Copy all lines holding the word "terms" from the entries.

──────── Listed entries ────────

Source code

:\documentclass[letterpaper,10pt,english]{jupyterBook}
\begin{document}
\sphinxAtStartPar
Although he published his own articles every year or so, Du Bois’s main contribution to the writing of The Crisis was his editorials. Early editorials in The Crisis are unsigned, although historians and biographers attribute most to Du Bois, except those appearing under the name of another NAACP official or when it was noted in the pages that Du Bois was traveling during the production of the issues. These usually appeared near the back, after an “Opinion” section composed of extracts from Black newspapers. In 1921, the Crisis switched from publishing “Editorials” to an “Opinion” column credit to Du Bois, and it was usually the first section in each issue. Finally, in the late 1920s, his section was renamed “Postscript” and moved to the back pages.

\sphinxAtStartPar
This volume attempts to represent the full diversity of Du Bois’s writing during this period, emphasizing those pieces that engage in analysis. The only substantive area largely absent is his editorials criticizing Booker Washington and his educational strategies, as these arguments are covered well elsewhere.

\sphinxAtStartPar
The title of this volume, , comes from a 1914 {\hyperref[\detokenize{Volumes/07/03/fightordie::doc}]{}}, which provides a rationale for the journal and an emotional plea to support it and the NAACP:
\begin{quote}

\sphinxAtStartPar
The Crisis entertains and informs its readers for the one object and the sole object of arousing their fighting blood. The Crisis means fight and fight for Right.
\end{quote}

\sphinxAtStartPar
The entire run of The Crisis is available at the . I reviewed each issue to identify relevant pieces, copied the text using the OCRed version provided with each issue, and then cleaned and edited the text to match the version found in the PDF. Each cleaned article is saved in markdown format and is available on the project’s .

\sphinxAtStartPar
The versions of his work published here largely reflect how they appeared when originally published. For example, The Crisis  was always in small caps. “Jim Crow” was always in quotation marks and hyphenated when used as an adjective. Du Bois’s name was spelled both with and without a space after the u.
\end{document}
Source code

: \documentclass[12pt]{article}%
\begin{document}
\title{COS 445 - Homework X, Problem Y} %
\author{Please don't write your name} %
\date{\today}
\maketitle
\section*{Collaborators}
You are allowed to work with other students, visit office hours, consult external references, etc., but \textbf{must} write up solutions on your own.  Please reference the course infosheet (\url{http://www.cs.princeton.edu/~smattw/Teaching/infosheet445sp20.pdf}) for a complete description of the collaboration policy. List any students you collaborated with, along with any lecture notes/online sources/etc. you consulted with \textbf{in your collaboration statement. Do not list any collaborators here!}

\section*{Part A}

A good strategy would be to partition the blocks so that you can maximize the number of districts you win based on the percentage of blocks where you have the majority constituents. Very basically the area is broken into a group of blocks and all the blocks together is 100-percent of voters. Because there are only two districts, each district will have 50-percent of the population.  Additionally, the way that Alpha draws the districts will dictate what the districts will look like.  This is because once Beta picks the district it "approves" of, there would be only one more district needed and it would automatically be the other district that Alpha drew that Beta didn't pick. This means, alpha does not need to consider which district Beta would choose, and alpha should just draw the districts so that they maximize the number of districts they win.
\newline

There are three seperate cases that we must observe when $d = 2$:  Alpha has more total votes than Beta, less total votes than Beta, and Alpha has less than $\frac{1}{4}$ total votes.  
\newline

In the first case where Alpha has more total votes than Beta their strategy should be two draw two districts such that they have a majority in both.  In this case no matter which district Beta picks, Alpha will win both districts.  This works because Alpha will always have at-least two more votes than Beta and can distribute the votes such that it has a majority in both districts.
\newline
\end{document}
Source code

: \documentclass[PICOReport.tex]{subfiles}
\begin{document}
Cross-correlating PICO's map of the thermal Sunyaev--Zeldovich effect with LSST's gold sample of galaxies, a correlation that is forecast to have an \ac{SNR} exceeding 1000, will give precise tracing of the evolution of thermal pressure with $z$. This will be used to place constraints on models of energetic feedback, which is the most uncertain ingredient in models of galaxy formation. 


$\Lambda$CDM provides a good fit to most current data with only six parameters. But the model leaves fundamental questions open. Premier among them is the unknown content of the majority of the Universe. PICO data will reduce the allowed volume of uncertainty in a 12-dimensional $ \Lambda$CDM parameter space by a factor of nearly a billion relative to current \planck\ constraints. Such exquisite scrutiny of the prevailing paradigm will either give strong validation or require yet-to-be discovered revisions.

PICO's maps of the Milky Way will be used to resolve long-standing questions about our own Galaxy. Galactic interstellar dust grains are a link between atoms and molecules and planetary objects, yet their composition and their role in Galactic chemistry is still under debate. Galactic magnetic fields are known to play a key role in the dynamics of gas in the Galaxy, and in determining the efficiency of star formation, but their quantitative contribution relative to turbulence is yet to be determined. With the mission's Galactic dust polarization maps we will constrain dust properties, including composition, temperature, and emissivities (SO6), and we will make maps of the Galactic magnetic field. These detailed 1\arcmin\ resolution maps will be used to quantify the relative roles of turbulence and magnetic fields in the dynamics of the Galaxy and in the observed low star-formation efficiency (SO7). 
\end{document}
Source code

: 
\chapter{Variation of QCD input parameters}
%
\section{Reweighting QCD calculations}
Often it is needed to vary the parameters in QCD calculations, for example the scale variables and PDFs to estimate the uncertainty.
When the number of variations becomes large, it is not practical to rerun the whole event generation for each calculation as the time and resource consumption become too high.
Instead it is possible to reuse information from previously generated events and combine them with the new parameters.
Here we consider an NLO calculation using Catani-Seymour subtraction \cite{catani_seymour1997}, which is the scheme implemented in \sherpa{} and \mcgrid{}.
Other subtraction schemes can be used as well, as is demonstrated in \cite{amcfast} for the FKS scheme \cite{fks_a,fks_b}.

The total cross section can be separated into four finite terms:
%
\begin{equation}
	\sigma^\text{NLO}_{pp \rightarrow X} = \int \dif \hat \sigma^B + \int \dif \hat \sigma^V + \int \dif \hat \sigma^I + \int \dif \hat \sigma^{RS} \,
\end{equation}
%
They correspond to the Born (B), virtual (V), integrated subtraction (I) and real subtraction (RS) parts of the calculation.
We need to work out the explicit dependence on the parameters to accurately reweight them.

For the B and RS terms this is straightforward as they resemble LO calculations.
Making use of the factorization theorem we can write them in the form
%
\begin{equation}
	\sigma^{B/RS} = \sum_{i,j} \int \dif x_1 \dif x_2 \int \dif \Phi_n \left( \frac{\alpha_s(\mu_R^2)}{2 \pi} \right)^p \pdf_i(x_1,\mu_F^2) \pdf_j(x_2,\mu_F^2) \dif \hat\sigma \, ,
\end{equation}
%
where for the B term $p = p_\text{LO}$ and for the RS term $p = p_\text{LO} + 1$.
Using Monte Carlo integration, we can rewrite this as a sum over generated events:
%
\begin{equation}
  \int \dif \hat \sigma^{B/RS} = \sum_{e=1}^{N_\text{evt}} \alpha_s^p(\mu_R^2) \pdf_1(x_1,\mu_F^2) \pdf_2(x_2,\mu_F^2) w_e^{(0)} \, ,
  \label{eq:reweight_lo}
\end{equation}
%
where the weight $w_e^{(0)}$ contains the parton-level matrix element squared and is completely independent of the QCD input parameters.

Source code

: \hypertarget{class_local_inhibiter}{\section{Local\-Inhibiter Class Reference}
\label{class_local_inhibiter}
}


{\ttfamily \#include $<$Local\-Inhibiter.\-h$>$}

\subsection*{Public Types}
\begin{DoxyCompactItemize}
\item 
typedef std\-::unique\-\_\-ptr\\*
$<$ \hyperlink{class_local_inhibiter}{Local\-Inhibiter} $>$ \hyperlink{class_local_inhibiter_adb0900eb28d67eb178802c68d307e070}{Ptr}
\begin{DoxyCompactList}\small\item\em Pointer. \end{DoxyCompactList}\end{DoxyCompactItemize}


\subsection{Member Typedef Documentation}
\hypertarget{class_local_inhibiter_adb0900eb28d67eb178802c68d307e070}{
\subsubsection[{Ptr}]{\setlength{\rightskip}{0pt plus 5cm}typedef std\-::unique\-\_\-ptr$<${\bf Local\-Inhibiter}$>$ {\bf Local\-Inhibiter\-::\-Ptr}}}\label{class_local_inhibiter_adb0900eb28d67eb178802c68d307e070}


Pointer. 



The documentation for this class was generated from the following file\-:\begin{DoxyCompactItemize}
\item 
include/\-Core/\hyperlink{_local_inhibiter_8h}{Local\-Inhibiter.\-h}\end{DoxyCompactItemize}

────────

Answer:
The total cross section can be separated into four finite terms:
For the B and RS terms this is straightforward as they resemble LO calculations.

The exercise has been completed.